'This can't be real': The moment Teddy Bridgewater went down by Tim Keown
...Bridgewater's coaches, from Charlie Strong at Louisville to Zimmer in Minnesota, consider the quarterback an honorary son. The worst thing his teammates can say about him is that he's the closest thing the locker room has to a teacher's pet. They laugh at the way he tends to parrot Zimmer's philosophy.
"I swear he's the nicest guy I've ever met in my life," Boone says. "He's a sweet guy -- and that's not a word you usually associate with football players, but he really is. His genuine sincerity toward everything is just ... you're like, 'Wow, he's really a good person.' He never says a bad word, he's never mad."
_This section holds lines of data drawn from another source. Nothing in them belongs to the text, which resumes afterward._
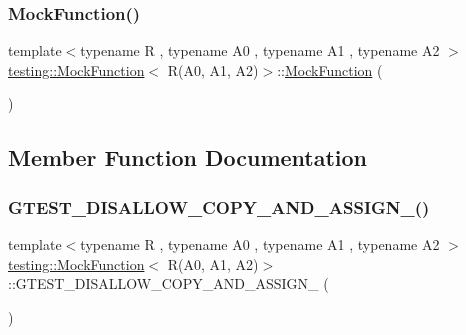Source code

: \subsubsection{\texorpdfstring{MockFunction()}{MockFunction()}}
{\footnotesize\ttfamily template$<$typename R , typename A0 , typename A1 , typename A2 $>$ \\
\mbox{\hyperlink{classtesting_1_1_mock_function}{testing\+::\+Mock\+Function}}$<$ R(A0, A1, A2)$>$\+::\mbox{\hyperlink{classtesting_1_1_mock_function}{Mock\+Function}} (\begin{DoxyParamCaption}{ }\end{DoxyParamCaption})\hspace{0.3cm}{\ttfamily [inline]}}



\subsection{Member Function Documentation}
\mbox{\label{classtesting_1_1_mock_function_3_01_r_07_a0_00_01_a1_00_01_a2_08_4_acf04153a26d9b03d0f3bf1abf9fdb694}} 
\subsubsection{\texorpdfstring{GTEST\_DISALLOW\_COPY\_AND\_ASSIGN\_()}{GTEST\_DISALLOW\_COPY\_AND\_ASSIGN\_()}}
{\footnotesize\ttfamily template$<$typename R , typename A0 , typename A1 , typename A2 $>$ \\
\mbox{\hyperlink{classtesting_1_1_mock_function}{testing\+::\+Mock\+Function}}$<$ R(A0, A1, A2)$>$\+::G\+T\+E\+S\+T\+\_\+\+D\+I\+S\+A\+L\+L\+O\+W\+\_\+\+C\+O\+P\+Y\+\_\+\+A\+N\+D\+\_\+\+A\+S\+S\+I\+G\+N\+\_\+ (\begin{DoxyParamCaption}\item[{\mbox{\hyperlink{classtesting_1_1_mock_function}{Mock\+Function}}$<$ R(A0, A1, A2)$>$}]{ }\end{DoxyParamCaption})\hspace{0.3cm}{\ttfamily [private]}}

\mbox{\label{classtesting_1_1_mock_function_3_01_r_07_a0_00_01_a1_00_01_a2_08_4_afcc79eab94b7d873f71ccf7b08ce582f}} 
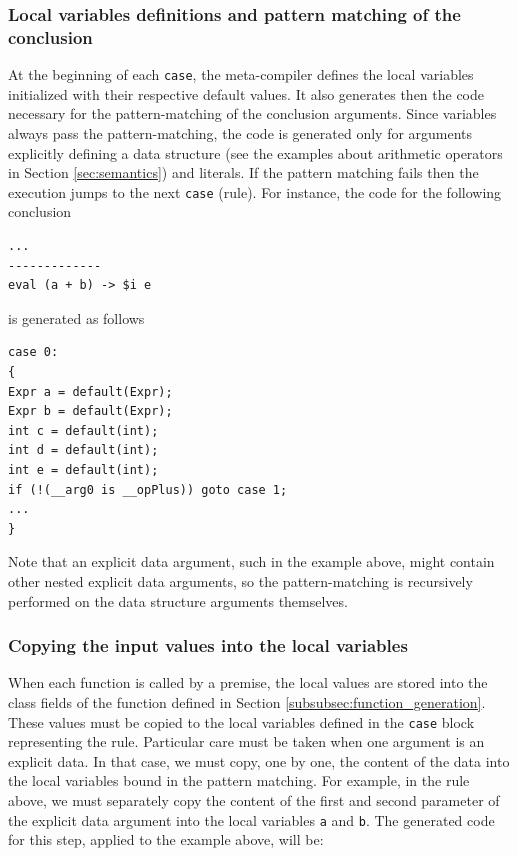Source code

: \subsubsection{Local variables definitions and pattern matching of the conclusion}

At the beginning of each \texttt{case}, the meta-compiler defines the local variables initialized with their respective default values. It also generates then the code necessary for the pattern-matching of the conclusion arguments. Since variables always pass the pattern-matching, the code is generated only for arguments explicitly defining a data structure (see the examples about arithmetic operators in Section \ref{sec:semantics}) and literals. If the pattern matching fails then the execution jumps to the next \texttt{case} (rule). For instance, the code for the following conclusion

\begin{lstlisting}
...
-------------
eval (a + b) -> $i e
\end{lstlisting}

\noindent
is generated as follows

\begin{lstlisting}
case 0:
{
Expr a = default(Expr);
Expr b = default(Expr);
int c = default(int);
int d = default(int);
int e = default(int);
if (!(__arg0 is __opPlus)) goto case 1;
...
}
\end{lstlisting}

\noindent
Note that an explicit data argument, such in the example above, might contain other nested explicit data arguments, so the pattern-matching is recursively performed on the data structure arguments themselves.

\subsubsection{Copying the input values into the local variables}
When each function is called by a premise, the local values are stored into the class fields of the function defined in Section \ref{subsubsec:function_generation}. These values must be copied to the local variables defined in the \texttt{case} block representing the rule. Particular care must be taken when one argument is an explicit data. In that case, we must copy, one by one, the content of the data into the local variables bound in the pattern matching. For example, in the rule above, we must separately copy the content of the first and second parameter of the explicit data argument into the local variables \texttt{a} and \texttt{b}. The generated code for this step, applied to the example above, will be:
Wide receiver Adam Thielen says, "Across this league, everyone has respect for Teddy," and he cites Sam Bradford as proof. Bradford texted get-well wishes to Bridgewater the day after the injury -- about the same time the Vikings' front office started asking tight ends coach Pat Shurmur, once Bradford's offensive coordinator in St. Louis and Philadelphia, for a detailed scouting report on his former quarterback. Three days after that, Minnesota traded a first-round and a conditional fourth-round pick to the Eagles to turn Bradford into its Next Man Up.
..."Everyone still loves Teddy," Bradford says. "Teddy's the guy. There's no moving past Teddy. That's just how it is, and how it should be."
...Running back Jerick McKinnon shakes his head slowly when asked to describe what he saw that morning. He looks toward the practice field, to the 30, right hash.
"I saw it all," he says. "I ain't going to go into it. I don't have any words to describe it."
Bridgewater is around the facility, they all say. He helps Bradford understand the offense. He is upbeat, working out, still a part of the team. Perhaps his car is parked in one of the reserved for injured player spots in the team lot, not more than 50 yards from the grass practice field where everything in his life suddenly changed. His presence is mostly spectral. He is not visible when the media are allowed in the locker room, and he does not watch the games from the sideline. He has not spoken publicly. To the outside world, he is invisible.
It's what passes for decorum inside a merciless culture, a way of ensuring a peaceful transition of power. It seems there's a corollary to Next Man Up: the necessary disappearance of the Last Man Down.